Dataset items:
▼▼▼

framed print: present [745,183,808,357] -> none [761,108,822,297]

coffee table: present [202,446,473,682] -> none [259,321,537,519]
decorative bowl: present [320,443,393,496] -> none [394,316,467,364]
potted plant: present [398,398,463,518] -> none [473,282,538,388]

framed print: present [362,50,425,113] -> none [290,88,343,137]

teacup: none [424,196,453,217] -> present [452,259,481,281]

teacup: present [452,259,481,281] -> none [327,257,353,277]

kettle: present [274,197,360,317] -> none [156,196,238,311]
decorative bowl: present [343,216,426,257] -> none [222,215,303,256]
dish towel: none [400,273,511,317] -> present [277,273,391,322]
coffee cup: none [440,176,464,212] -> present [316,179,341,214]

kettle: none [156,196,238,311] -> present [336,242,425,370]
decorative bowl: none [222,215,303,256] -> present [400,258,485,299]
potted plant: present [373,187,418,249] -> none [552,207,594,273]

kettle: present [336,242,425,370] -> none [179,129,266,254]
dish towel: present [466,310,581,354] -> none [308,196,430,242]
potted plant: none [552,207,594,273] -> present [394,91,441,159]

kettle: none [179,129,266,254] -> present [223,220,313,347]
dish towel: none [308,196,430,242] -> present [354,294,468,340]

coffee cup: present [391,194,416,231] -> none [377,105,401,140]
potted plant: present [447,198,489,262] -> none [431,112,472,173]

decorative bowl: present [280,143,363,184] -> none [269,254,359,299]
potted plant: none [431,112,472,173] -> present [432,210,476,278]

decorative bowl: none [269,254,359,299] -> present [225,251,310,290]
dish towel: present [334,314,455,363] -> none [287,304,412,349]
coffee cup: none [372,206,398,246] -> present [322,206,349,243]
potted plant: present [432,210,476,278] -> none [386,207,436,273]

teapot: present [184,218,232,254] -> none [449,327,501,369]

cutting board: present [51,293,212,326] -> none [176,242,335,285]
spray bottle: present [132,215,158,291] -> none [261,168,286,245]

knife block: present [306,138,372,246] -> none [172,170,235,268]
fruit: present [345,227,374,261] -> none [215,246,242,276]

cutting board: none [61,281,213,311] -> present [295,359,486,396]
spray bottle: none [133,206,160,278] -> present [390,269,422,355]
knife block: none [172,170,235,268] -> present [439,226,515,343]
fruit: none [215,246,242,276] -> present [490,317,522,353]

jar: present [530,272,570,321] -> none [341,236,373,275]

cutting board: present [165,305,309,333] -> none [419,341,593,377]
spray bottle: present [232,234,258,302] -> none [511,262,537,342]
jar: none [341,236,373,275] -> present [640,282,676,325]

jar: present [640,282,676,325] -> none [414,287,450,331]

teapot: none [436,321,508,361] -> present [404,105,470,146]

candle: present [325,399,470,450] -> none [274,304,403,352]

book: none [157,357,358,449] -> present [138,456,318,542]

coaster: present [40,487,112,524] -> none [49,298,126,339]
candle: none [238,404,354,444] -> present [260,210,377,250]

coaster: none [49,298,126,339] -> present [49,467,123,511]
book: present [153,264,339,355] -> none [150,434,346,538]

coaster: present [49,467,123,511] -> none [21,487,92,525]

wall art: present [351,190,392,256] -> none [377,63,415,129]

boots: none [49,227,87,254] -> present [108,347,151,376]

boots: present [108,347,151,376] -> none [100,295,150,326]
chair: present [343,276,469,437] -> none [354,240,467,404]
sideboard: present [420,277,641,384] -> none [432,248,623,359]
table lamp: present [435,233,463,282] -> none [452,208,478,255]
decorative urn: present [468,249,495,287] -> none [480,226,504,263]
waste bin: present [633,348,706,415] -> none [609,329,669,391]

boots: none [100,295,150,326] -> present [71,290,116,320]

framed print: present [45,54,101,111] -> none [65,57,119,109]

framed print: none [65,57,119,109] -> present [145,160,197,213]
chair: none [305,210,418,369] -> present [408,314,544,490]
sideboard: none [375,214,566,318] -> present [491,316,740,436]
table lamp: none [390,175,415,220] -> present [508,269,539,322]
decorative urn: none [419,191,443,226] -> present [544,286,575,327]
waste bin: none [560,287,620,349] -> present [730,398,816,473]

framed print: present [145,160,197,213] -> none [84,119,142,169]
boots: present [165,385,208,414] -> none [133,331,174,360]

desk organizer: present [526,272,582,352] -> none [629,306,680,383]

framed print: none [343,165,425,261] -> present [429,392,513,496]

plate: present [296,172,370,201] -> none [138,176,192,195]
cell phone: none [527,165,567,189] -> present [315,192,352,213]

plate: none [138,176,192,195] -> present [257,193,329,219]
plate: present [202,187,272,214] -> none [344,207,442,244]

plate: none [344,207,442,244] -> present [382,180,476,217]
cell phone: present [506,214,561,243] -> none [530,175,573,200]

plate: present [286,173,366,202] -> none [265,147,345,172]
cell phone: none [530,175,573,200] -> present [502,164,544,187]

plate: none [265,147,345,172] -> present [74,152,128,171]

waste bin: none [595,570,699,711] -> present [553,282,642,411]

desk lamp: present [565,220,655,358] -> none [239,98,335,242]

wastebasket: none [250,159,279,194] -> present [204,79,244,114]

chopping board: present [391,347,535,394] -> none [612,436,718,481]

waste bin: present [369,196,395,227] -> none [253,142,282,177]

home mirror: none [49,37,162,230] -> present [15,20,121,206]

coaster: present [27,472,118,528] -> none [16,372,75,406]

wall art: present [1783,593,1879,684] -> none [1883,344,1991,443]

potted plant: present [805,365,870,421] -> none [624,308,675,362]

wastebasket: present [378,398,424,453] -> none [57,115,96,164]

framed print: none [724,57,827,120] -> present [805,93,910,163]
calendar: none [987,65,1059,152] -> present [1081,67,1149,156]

▲▲▲

— Assigned task —
Set down precisely the lines above between the line holding "table lamp: present" and the line holding "table lamp: none", inclusive, and nothing beyond them.

— Worked solution —
table lamp: present [435,233,463,282] -> none [452,208,478,255]
decorative urn: present [468,249,495,287] -> none [480,226,504,263]
waste bin: present [633,348,706,415] -> none [609,329,669,391]

boots: none [100,295,150,326] -> present [71,290,116,320]

framed print: present [45,54,101,111] -> none [65,57,119,109]

framed print: none [65,57,119,109] -> present [145,160,197,213]
chair: none [305,210,418,369] -> present [408,314,544,490]
sideboard: none [375,214,566,318] -> present [491,316,740,436]
table lamp: none [390,175,415,220] -> present [508,269,539,322]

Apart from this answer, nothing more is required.